→ **Рабочее задание A**: Перепишите из отрывка о воронах Диккенса фрагмент от «Одно из действующих» до «из этих любимцев.» включительно.
→ **Рабочее задание B**: Переведите на английский язык предложение из отрывка о воронах Диккенса: «Диккенс, любивший вообще всех домашних животных, питал какое-то странное пристрастие к этой породе птиц».
→ **Рабочее задание C**: Напишите продолжение отрывка о воронах Диккенса начиная с места, на котором он обрывается.

→ **Исходный отрывок**:

· · · ·

Одно из действующих лиц «Барнаби» заслуживает внимания своей оригинальностью: это ворон Грип, постоянный спутник дурачка Барнаби. Диккенс говорит, что списал его со своего собственного ворона, но портрет, во всяком случае, сильно приукрашен, так как Грип является настоящим мудрецом. Диккенс, любивший вообще всех домашних животных, питал какое-то странное пристрастие к этой породе птиц. В его доме на Девонширской террасе жил и воспитывался один ворон за другим, и в его переписке мы находим трагикомическое описание кончины одного из этих любимцев.

«Я должен сообщить Вам грустную, потрясающую новость, – писал он, – мы лишились нашего Ворона. Он скончался сегодня, в начале первого. Он хворал несколько дней, но я не придавал этому серьезного значения, думая, что все это следствие того большого куска белой краски, который он съел летом. Вчера вечером ему стало настолько худо, что я послал нарочного за его врачом, который поспешил приехать и прописал ему прием касторового масла. Под влиянием лекарства больной оправился настолько, что в восемь часов в состоянии был укусить Топпинга (грума). Ночь он провел спокойно, утром чувствовал себя с виду хорошо; принял по предписанию доктора еще порцию лекарства и с удовольствием покушал горячей каши. Около одиннадцати часов ему опять стало так дурно, что мы обвязали молоток у дверей конюшни. В половине двенадцатого он заговорил сам с собой о лошади и о семействе Топпинга и произнес несколько непонятных слов, вероятно, относившихся или к его близкому концу, или к оставляемому им имуществу; имущество это состоит из мелких монет, которые он зарывал в разных частях сада. Когда часы пробили двенадцать, ворон заволновался, прошелся раза два-три по конюшне, пытался каркнуть, зашатался, вскрикнул: „Голля, старуха!“ и – скончался. Во все время болезни он выказывал удивительное спокойствие, терпение и самообладание. Мне очень жаль, что я не предвидел близкого конца его и не выслушал его последних распоряжений. Кетти (миссис Диккенс) здорова, но, как Вы можете себе представить, очень огорчена. Дети, напротив, радуются: он, видите ли, щипал их за ноги, – но ведь это делалось в шутку!»

· · · ·

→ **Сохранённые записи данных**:
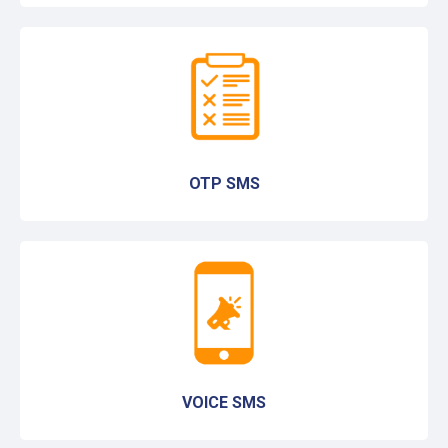
OTP SMS
VOICE SMS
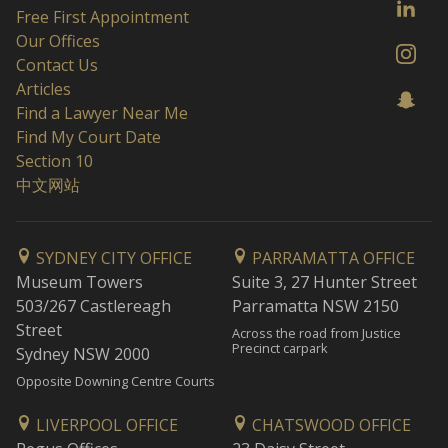
Free First Appointment
Our Offices
Contact Us
Articles
Find a Lawyer Near Me
Find My Court Date
Section 10
中文网站
SYDNEY CITY OFFICE
PARRAMATTA OFFICE
Museum Towers
Suite 3, 27 Hunter Street
503/267 Castlereagh
Parramatta NSW 2150
Street
Across the road from Justice
Precinct carpark
Sydney NSW 2000
Opposite Downing Centre Courts
LIVERPOOL OFFICE
CHATSWOOD OFFICE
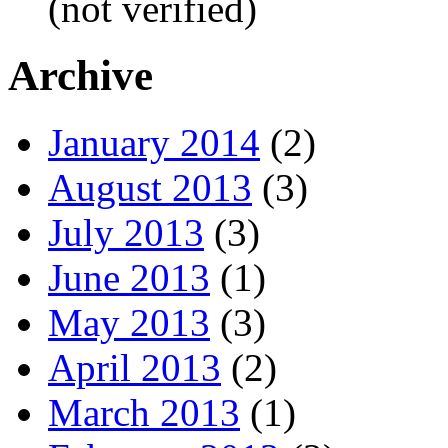
(not verified)
Archive
January 2014
(2)
August 2013
(3)
July 2013
(3)
June 2013
(1)
May 2013
(3)
April 2013
(2)
March 2013
(1)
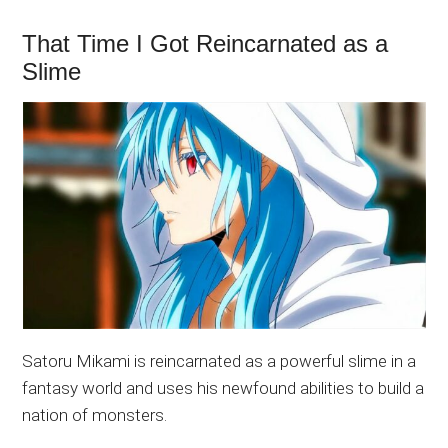
That Time I Got Reincarnated as a
Slime
Satoru Mikami is reincarnated as a powerful slime in a
fantasy world and uses his newfound abilities to build a
nation of monsters.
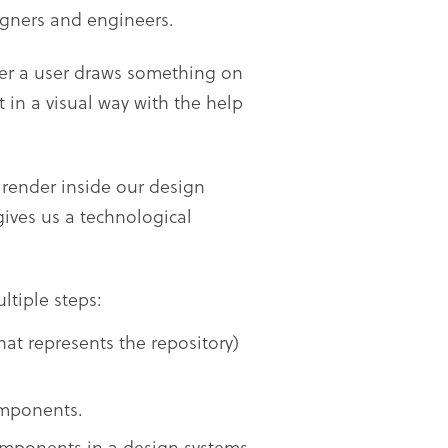
gners and engineers.
er a user draws something on
t in a visual way with the help
 render inside our design
gives us a technological
ltiple steps:
hat represents the repository)
omponents.
omponents in a design systems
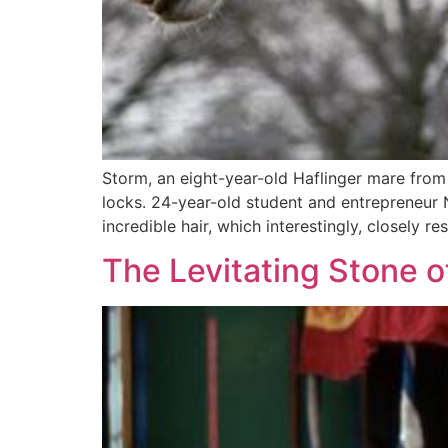
Storm, an eight-year-old Haflinger mare from
locks. 24-year-old student and entrepreneur 
incredible hair, which interestingly, closely 
The Levitating Stone of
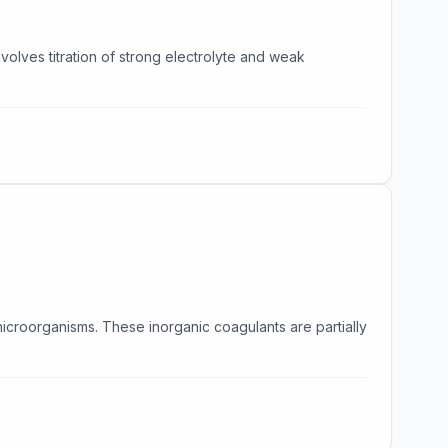
lves titration of strong electrolyte and weak
icroorganisms. These inorganic coagulants are partially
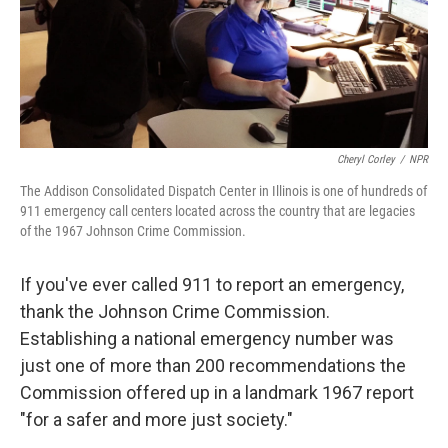
Cheryl Corley
/
NPR
The Addison Consolidated Dispatch Center in Illinois is one of hundreds of
911 emergency call centers located across the country that are legacies
of the 1967 Johnson Crime Commission.
If you've ever called 911 to report an emergency,
thank the Johnson Crime Commission.
Establishing a national emergency number was
just one of more than 200 recommendations the
Commission offered up in a landmark 1967 report
"for a safer and more just society."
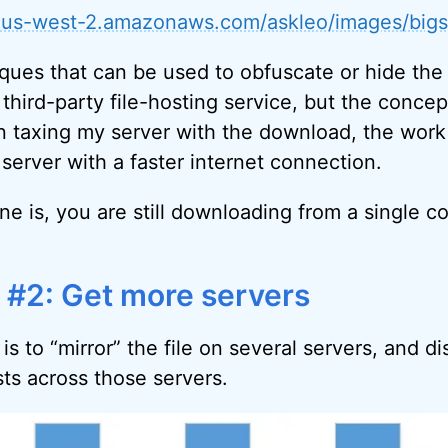
3-us-west-2.amazonaws.com/askleo/images/bigs
ques that can be used to obfuscate or hide the f
 third-party file-hosting service, but the conce
n taxing my server with the download, the work 
server with a faster internet connection.
ne is, you are still downloading from a single c
e #2: Get more servers
is to “mirror” the file on several servers, and di
s across those servers.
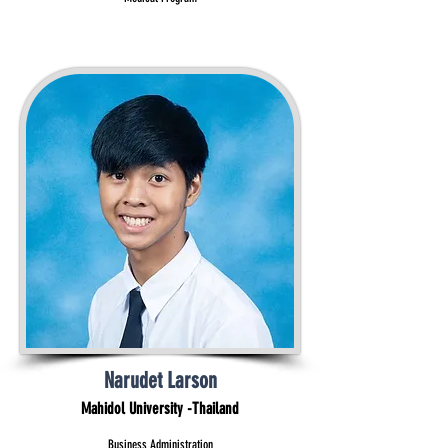
Narudet Larson
Mahidol University -Thailand
Business Administration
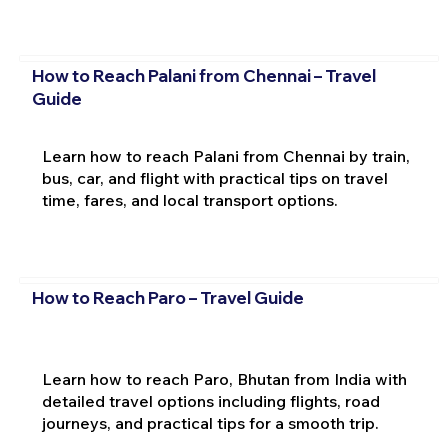
How to Reach Palani from Chennai – Travel
Guide
Learn how to reach Palani from Chennai by train,
bus, car, and flight with practical tips on travel
time, fares, and local transport options.
How to Reach Paro – Travel Guide
Learn how to reach Paro, Bhutan from India with
detailed travel options including flights, road
journeys, and practical tips for a smooth trip.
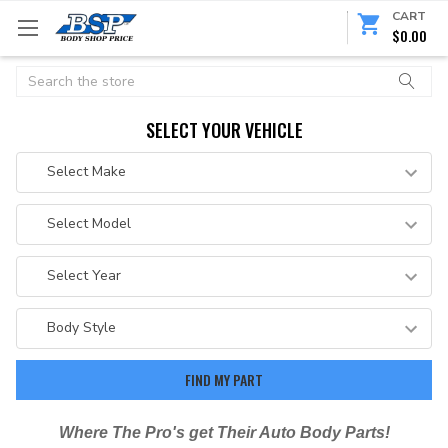
CART
$0.00
Search
SELECT YOUR VEHICLE
Where The Pro's get Their Auto Body Parts!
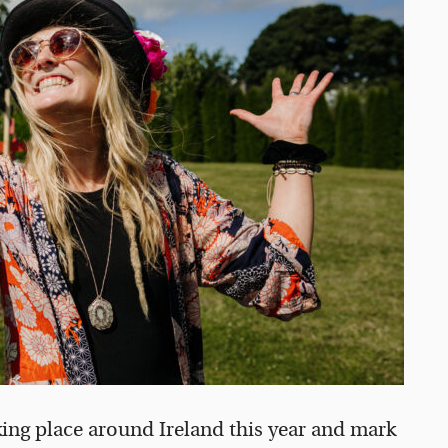
aking place around Ireland this year and mark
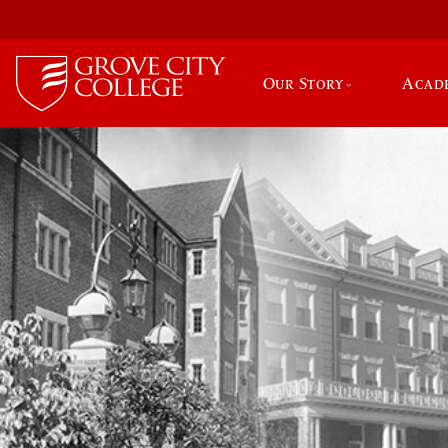
Our Story
Acad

· · · ·

→ **Результат A**:
Одно из действующих лиц «Барнаби» заслуживает внимания своей оригинальностью: это ворон Грип, постоянный спутник дурачка Барнаби. Диккенс говорит, что списал его со своего собственного ворона, но портрет, во всяком случае, сильно приукрашен, так как Грип является настоящим мудрецом. Диккенс, любивший вообще всех домашних животных, питал какое-то странное пристрастие к этой породе птиц. В его доме на Девонширской террасе жил и воспитывался один ворон за другим, и в его переписке мы находим трагикомическое описание кончины одного из этих любимцев.

→ **Результат B**: Dickens, who loved all domestic animals in general, had a somewhat strange fondness for this breed of birds.

→ **Результат C**:
Этот ворон, кончина которого так огорчила романиста, благодаря «Барнаби Руджу» стал знаком всей читающей Англии. После смерти Диккенса распродавались с аукциона некоторые картины и предметы искусства, принадлежавшие ему. «Необыкновенное волнение, – рассказывает один очевидец в „Chambers Journal“, – овладело всеми нами, когда на стол поставили чучело ворона. Перед нами была любимая птица великого человека – Грип, Грип Барнаби Руджа и целого мира, птица, которую Диккенс ласкал и кормил своими руками, которая стала героем одного из его произведений. Наверное, мы не больше взволновались бы, если бы нам показали набальзамированного Сэмюэла Уэллера. Со всех сторон раздались восторженные рукоплескания. Все кричали: „Грип! Грип!“, точно бедная птица могла слышать, вспоминали его любимые выражения. „Знаменитый Грип!“ – „Пятьсот рублей!“ – „Шестьсот!“ – „Восемьсот пятьдесят!“ – „Тысяча!“ (Гром рукоплесканий). Наконец, среди шума и криков, его покупают за тысячу двести рублей. „Кто купил? Имя!“ – кричат со всех сторон. Оказалось, что ворон приобретен естественноисторическим музеем, и на всех лицах выразилось разочарование».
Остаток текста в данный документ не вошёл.